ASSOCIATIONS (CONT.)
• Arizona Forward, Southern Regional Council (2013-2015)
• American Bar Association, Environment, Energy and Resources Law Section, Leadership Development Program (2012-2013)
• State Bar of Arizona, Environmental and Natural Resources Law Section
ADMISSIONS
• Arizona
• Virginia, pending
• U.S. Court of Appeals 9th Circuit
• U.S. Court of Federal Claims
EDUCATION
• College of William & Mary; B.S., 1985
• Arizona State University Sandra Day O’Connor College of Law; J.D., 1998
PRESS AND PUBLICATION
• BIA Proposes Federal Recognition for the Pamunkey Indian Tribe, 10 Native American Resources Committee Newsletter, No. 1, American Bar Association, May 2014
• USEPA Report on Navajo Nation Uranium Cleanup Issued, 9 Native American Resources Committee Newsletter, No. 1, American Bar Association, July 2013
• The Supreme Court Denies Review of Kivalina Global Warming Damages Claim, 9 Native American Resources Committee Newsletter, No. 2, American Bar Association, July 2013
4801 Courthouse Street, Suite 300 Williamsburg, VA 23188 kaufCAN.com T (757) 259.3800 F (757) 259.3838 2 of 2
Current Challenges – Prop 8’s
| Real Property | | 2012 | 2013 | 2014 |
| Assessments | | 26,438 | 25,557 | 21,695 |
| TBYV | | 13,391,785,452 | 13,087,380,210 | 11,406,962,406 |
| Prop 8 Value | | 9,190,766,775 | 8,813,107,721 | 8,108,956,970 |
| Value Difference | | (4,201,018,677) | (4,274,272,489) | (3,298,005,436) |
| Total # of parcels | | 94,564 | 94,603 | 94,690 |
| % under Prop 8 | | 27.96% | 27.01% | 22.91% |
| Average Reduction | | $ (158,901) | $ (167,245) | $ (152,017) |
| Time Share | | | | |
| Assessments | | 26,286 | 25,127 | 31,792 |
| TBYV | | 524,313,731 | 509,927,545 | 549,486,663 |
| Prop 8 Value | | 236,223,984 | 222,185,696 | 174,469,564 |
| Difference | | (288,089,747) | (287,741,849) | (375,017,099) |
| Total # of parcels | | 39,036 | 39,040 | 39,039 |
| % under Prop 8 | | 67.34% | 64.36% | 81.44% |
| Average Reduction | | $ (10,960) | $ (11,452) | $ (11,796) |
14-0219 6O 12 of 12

* * *

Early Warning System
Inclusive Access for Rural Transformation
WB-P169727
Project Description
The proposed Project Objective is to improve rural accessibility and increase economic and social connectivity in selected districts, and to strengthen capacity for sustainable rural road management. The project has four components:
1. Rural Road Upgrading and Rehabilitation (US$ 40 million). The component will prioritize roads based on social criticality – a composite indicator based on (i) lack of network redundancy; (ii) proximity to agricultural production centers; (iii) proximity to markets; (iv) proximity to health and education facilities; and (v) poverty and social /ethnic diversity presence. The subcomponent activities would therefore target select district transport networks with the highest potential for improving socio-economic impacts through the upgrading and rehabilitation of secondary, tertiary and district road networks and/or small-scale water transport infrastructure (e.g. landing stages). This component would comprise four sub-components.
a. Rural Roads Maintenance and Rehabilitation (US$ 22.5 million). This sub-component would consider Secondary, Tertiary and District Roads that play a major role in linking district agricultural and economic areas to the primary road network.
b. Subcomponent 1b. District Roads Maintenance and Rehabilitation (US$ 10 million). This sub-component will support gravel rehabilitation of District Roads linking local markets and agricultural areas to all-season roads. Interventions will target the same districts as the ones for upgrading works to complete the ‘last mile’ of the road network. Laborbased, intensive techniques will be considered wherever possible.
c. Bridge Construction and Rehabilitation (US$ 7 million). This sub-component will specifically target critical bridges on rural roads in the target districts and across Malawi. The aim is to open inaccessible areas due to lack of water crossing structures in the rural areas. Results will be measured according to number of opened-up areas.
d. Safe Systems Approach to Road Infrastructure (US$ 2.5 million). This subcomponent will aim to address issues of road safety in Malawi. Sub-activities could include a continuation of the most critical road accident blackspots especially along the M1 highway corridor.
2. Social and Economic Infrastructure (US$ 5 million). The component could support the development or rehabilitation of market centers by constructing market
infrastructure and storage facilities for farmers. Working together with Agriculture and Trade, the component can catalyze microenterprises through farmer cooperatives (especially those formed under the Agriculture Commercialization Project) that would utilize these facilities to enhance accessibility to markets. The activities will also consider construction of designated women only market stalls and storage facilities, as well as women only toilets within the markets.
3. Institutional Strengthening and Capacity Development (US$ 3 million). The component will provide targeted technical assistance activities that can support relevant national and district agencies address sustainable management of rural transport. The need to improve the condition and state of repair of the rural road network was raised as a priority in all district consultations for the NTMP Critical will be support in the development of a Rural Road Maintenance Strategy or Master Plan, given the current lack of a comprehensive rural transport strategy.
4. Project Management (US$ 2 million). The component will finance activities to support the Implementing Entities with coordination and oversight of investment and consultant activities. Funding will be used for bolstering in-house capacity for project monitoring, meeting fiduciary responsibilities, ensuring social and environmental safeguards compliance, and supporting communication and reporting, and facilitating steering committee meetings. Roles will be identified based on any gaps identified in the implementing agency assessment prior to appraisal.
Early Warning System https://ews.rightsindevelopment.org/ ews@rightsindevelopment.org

--

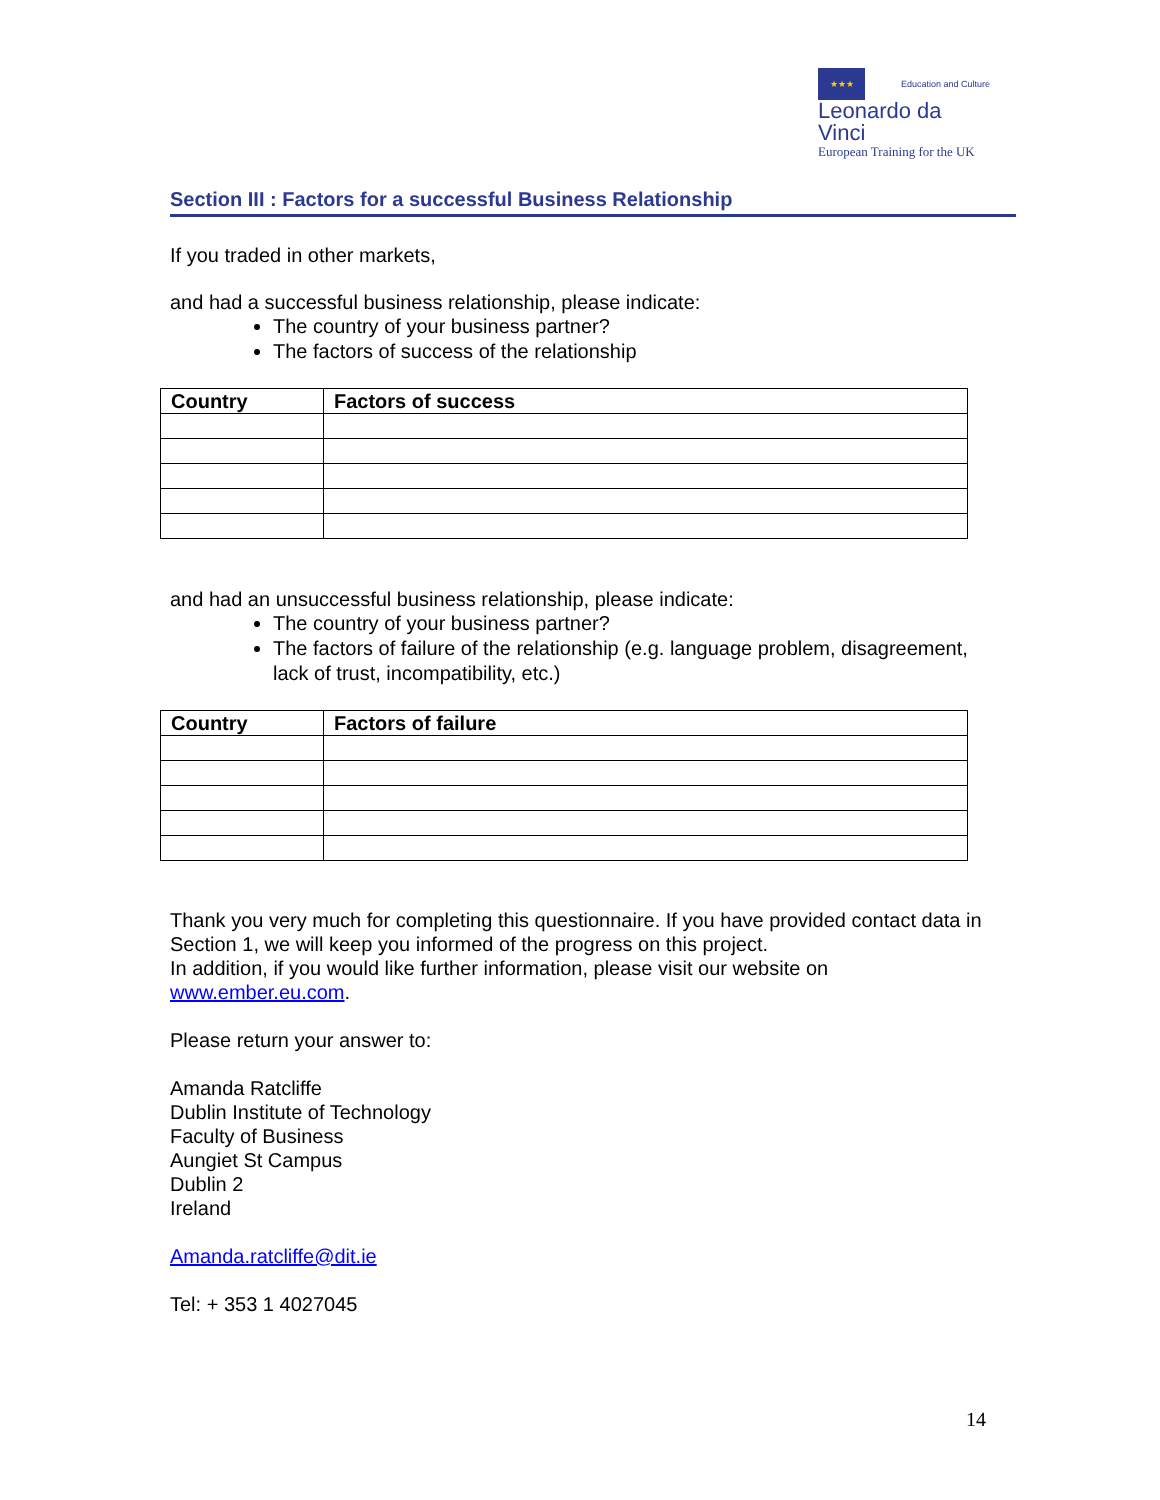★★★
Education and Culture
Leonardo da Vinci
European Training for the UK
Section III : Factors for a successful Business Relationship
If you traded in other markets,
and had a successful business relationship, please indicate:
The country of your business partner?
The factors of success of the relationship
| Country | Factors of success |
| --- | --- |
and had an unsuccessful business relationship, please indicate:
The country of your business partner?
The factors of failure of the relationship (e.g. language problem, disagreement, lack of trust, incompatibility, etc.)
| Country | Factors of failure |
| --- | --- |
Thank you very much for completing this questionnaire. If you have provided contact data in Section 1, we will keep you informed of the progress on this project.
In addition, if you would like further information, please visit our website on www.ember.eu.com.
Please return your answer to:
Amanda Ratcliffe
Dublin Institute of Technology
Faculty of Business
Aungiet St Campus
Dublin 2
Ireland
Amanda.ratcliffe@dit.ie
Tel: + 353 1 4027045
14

» **Task details**: Output the lines above between the one holding "39,040 | 39,039 |" and the one holding "14-0219 6O 12 of 12", inclusive, with nothing before or after them.

» **Your response**:
| Total # of parcels | | 39,036 | 39,040 | 39,039 |
| % under Prop 8 | | 67.34% | 64.36% | 81.44% |
| Average Reduction | | $ (10,960) | $ (11,452) | $ (11,796) |
14-0219 6O 12 of 12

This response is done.